Their findings point to active exploitation, not just theoretical risk:
The wallet loss was under $50, but the setup was deliberate. The researchers used decoy private keys to confirm whether injected instructions could execute and extract funds.
This confirms that injected instructions can move from the router to execution without interruption. The router can alter instructions and the agent can act on them.
Many AI agent frameworks include a setting known as ‘YOLO mode,’ where actions are executed automatically without step-by-step approval.
In this setup, a malicious instruction inserted by a router does not require user confirmation and executes automatically.
This turns a passive vulnerability into an active exploit path, especially in workflows involving signing transactions or deploying contracts.
One of the study’s key findings is how difficult it is to distinguish normal behavior from theft.
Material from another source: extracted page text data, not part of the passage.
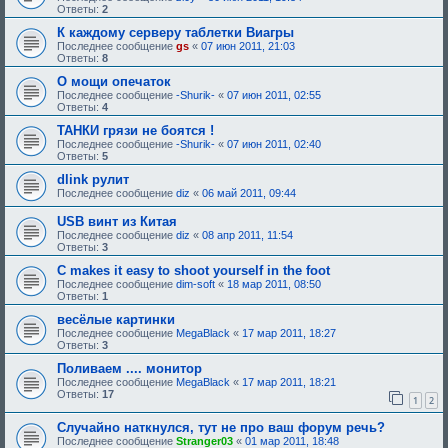
у
н
Ответы:
2
ю
и
щ
е
К каждому серверу таблетки Виагры
е
,
Последнее сообщение
gs
«
07 июн 2011, 21:03
е
т
Ответы:
8
о
р
д
е
О мощи опечаток
о
б
Последнее сообщение
-Shurik-
«
07 июн 2011, 02:55
б
у
Ответы:
4
р
ю
е
щ
ТАНКИ грязи не боятся !
н
е
Последнее сообщение
-Shurik-
«
07 июн 2011, 02:40
и
е
Ответы:
5
я
о
:
д
dlink рулит
о
Последнее сообщение
diz
«
06 май 2011, 09:44
б
р
USB винт из Китая
е
н
Последнее сообщение
diz
«
08 апр 2011, 11:54
и
Ответы:
3
я
:
C makes it easy to shoot yourself in the foot
Последнее сообщение
dim-soft
«
18 мар 2011, 08:50
Ответы:
1
весёлые картинки
Последнее сообщение
MegaBlack
«
17 мар 2011, 18:27
Ответы:
3
Поливаем .... монитор
Последнее сообщение
MegaBlack
«
17 мар 2011, 18:21
Ответы:
17
1
2
Случайно наткнулся, тут не про ваш форум речь?
Последнее сообщение
Stranger03
«
01 мар 2011, 18:48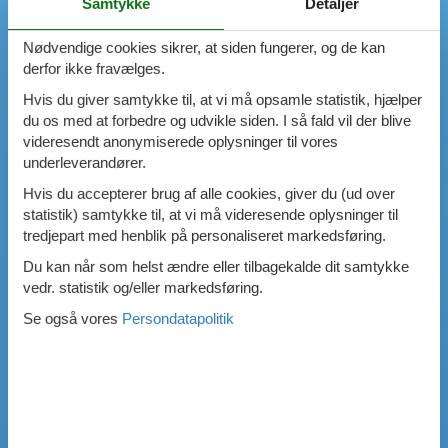
Samtykke
Detaljer
Nødvendige cookies sikrer, at siden fungerer, og de kan
derfor ikke fravælges.
Hvis du giver samtykke til, at vi må opsamle statistik, hjælper
du os med at forbedre og udvikle siden. I så fald vil der blive
videresendt anonymiserede oplysninger til vores
underleverandører.
Hvis du accepterer brug af alle cookies, giver du (ud over
statistik) samtykke til, at vi må videresende oplysninger til
tredjepart med henblik på personaliseret markedsføring.
Du kan når som helst ændre eller tilbagekalde dit samtykke
vedr. statistik og/eller markedsføring.
Se også vores
Persondatapolitik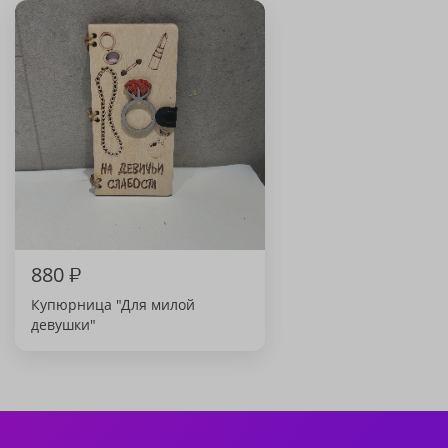
880
₽
Купюрница "Для милой
девушки"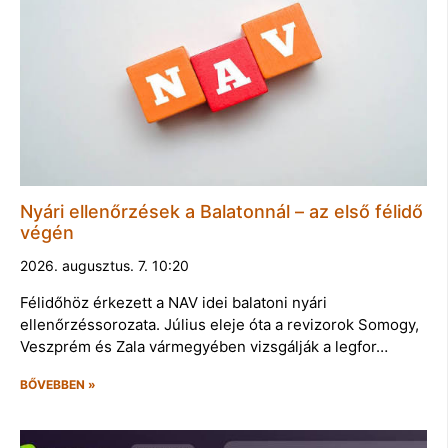
Nyári ellenőrzések a Balatonnál – az első félidő
végén
2026. augusztus. 7. 10:20
Félidőhöz érkezett a NAV idei balatoni nyári
ellenőrzéssorozata. Július eleje óta a revizorok Somogy,
Veszprém és Zala vármegyében vizsgálják a legfor…
BŐVEBBEN »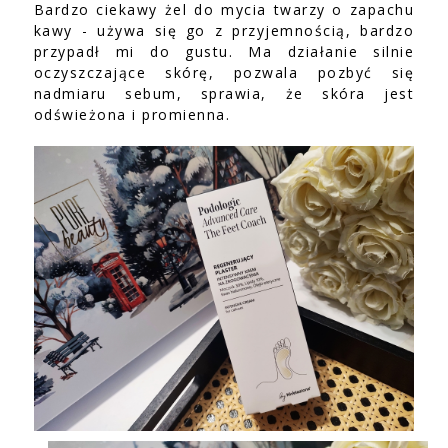
Bardzo ciekawy żel do mycia twarzy o zapachu
kawy - używa się go z przyjemnością, bardzo
przypadł mi do gustu. Ma działanie silnie
oczyszczające skórę, pozwala pozbyć się
nadmiaru sebum, sprawia, że skóra jest
odświeżona i promienna.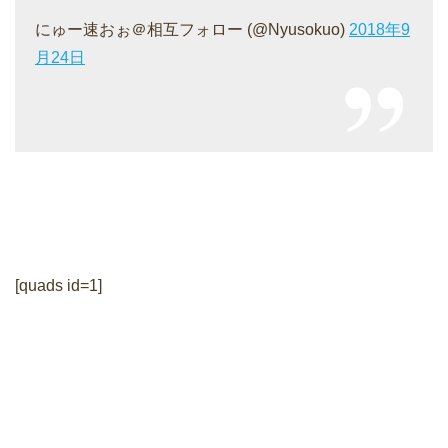
にゅー速おぉ＠相互フォロー (@Nyusokuo)
2018年9
月24日
[quads id=1]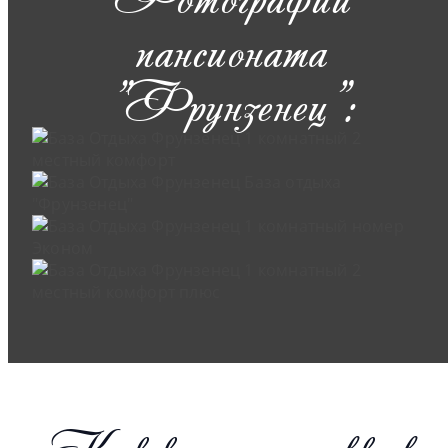
пансионата
"Фрунзенец":
Как купить путевку в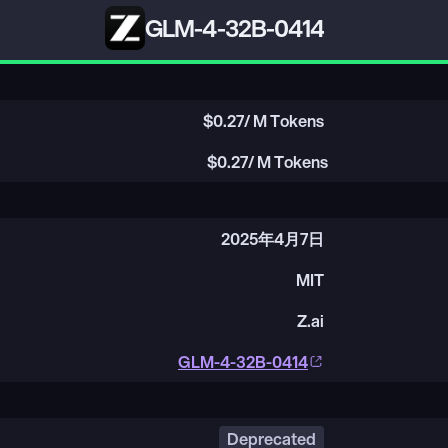
GLM-4-32B-0414
$
0.27
/ M Tokens
$
0.27
/ M Tokens
2025年4月7日
MIT
Z.ai
GLM-4-32B-0414
Deprecated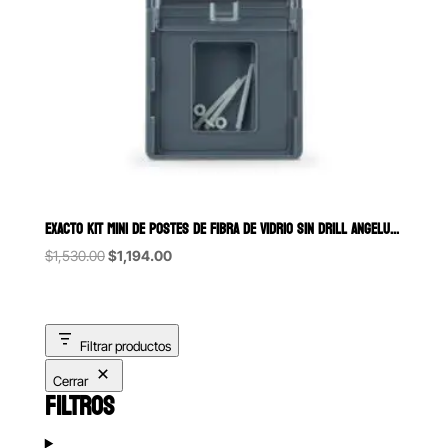
EXACTO KIT MINI DE POSTES DE FIBRA DE VIDRIO SIN DRILL ANGELUS 5 POSTE
Original
Current
$
1,530.00
$
1,194.00
price
price
was:
is:
$1,530.00.
$1,194.00.
Filtrar productos
Cerrar
FILTROS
Routers already process credentials in plaintext as part of standard operation. From the user’s perspective, there is no clear boundary.
At the same time, the evidence of large-scale financial loss remains limited. The only confirmed on-chain drain in the study involved a controlled test wallet, and no transaction hash or broader incident data was disclosed.
This leaves a clear gap between demonstrated capability and observed real-world impact.
The study shifts how developers should think about AI-assisted workflows. The immediate takeaway is operational. Developers should not pass private keys or seed phrases through AI agents and should treat routing layers as untrusted infrastructure.
The longer-term fix proposed by the researchers is cryptographic verification of model outputs, allowing developers to confirm that instructions originate from the intended source.
Until then, the risk sits in plain sight, not in the model but in the layer routing every request.